ACTIVITIES -
A. Repeat the passage of the building-inspection forum thread from "Why is a state" to "article at all?".
B. In the building-inspection forum thread, which system does jpranch say a four-story R-2 is allowed to use?
C. Write the next part of the building-inspection forum thread, picking up where it stops.

SOURCE TEXT -
***

# Just do it right,,,  Come on



## cda (Aug 20, 2018)

https://www.newsobserver.com/news/local/article216839930.html


----------



## jpranch (Aug 20, 2018)

Interesting. So a 4 story R-2 is allowed to use a 13R system. I have to wonder what triggered the requirement for a 13 system? Area? State legislation?


----------



## JCraver (Aug 20, 2018)

Why is a state insurance guy inspecting buildings?  And if he is, why isn't he under the umbrella of the State Construction Office, who already passed the buildings?  If they're self-insuring (which is what I guess to be the reason he's involved) then wouldn't/shouldn't they accept the inspection results from a different state agency? Does the insurance guy take the place of the state fire marshal - because there's no mention of him in that article at all?

It says the plans were right, but they weren't followed.  So the construction office didn't know what they were looking at?

That whole story doesn't make sense.  Too many chiefs...


----------



## jpranch (Aug 20, 2018)

***

DATA FOR REVIEW -
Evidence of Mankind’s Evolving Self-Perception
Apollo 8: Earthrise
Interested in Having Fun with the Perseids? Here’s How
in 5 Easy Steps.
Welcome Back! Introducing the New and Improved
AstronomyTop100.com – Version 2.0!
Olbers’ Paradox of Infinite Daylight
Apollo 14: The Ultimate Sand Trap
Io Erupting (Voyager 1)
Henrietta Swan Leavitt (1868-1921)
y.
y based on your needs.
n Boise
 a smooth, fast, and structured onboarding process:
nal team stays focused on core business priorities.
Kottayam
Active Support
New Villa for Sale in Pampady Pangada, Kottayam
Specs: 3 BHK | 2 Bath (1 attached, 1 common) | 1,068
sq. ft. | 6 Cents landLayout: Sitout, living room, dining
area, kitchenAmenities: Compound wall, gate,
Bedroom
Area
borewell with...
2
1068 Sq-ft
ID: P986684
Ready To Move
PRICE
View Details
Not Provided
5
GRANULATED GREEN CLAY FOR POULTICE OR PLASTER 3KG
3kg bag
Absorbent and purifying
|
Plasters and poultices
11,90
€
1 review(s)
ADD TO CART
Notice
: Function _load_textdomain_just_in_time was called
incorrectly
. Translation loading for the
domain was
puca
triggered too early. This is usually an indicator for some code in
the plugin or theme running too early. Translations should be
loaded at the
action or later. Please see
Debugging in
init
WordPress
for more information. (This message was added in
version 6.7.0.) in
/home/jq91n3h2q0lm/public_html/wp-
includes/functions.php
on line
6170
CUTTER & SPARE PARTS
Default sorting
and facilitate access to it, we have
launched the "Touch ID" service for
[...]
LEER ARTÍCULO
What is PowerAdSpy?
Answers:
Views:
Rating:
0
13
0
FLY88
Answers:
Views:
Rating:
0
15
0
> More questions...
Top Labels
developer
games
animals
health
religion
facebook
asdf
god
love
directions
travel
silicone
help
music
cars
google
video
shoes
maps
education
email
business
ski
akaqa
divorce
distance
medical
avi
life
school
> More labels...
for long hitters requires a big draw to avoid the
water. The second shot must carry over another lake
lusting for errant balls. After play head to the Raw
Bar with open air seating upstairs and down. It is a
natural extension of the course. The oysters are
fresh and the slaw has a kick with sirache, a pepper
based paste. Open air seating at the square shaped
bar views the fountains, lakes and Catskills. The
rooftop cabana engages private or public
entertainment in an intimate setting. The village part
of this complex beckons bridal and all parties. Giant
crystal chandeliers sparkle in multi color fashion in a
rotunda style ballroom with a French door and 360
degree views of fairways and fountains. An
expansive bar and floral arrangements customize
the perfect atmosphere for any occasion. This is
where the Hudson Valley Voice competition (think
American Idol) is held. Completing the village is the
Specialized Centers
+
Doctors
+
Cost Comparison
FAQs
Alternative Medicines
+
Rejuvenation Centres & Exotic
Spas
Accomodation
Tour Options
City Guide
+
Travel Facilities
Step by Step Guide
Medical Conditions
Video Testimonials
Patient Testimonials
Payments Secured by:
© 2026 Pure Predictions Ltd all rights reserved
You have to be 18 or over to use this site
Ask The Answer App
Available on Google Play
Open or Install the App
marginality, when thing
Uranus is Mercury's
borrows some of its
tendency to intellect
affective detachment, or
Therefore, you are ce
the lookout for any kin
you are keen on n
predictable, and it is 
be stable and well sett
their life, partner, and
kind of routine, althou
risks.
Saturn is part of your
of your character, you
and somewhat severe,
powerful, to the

***

RESPONSES TO THE TASKS -
A.
Why is a state insurance guy inspecting buildings?  And if he is, why isn't he under the umbrella of the State Construction Office, who already passed the buildings?  If they're self-insuring (which is what I guess to be the reason he's involved) then wouldn't/shouldn't they accept the inspection results from a different state agency? Does the insurance guy take the place of the state fire marshal - because there's no mention of him in that article at all?

B. A 13R system.

C.
I'm sure that there is a whole lot more to the story. I don't know if there is anything at their state level or perhaps amended codes that are being used? Perhaps like licenced healthcare facilities they have their own processes to follow? I would be willing to bet that someone on this forum from North Carolina could shed some light on the article.


----------



## mtlogcabin (Aug 20, 2018)

jpranch said:


> Interesting. So a 4 story R-2 is allowed to use a 13R system. I have to wonder what triggered the requirement for a 13 system? Area? State legislation?


Failure to draftstop IBC 718..3.2 and/or 718.4.2 would be my guess


----------



## jpranch (Aug 20, 2018)

That could be? But darn... It would be cheaper to put the fire stopping in! LOL!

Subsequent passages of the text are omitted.